_Task brief_
Instruction for the entries that follow: retype exactly the lines from the line with "camisetas (latostadora .com o qwertee.com) lo" to the line with "管理者理解使用者的需求，進而優化內容及網站結", both included, and omit all others.

(Data extracted from a collection)
----

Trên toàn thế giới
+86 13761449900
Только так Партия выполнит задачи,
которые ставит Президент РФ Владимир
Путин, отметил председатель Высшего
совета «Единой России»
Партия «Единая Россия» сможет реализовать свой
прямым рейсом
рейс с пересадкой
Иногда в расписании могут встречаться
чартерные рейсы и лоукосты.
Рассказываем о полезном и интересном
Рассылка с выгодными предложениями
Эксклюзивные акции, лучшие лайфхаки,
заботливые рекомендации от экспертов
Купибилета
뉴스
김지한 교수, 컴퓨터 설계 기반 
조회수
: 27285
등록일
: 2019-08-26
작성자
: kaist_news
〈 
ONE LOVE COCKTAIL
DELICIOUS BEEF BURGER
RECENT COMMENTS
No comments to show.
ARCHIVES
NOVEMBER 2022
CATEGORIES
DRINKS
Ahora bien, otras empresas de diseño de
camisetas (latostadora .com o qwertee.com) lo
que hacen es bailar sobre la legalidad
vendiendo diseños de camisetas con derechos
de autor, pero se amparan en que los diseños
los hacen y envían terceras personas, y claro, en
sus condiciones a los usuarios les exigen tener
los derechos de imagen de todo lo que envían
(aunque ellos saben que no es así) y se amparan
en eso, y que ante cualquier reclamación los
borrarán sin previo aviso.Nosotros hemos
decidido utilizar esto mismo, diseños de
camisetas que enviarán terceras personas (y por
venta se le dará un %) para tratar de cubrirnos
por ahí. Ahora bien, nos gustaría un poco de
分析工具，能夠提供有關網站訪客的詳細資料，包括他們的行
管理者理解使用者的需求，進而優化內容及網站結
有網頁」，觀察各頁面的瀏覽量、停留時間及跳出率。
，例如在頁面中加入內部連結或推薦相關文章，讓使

----

_Output for this exercise_
camisetas (latostadora .com o qwertee.com) lo
que hacen es bailar sobre la legalidad
vendiendo diseños de camisetas con derechos
de autor, pero se amparan en que los diseños
los hacen y envían terceras personas, y claro, en
sus condiciones a los usuarios les exigen tener
los derechos de imagen de todo lo que envían
(aunque ellos saben que no es así) y se amparan
en eso, y que ante cualquier reclamación los
borrarán sin previo aviso.Nosotros hemos
decidido utilizar esto mismo, diseños de
camisetas que enviarán terceras personas (y por
venta se le dará un %) para tratar de cubrirnos
por ahí. Ahora bien, nos gustaría un poco de
分析工具，能夠提供有關網站訪客的詳細資料，包括他們的行
管理者理解使用者的需求，進而優化內容及網站結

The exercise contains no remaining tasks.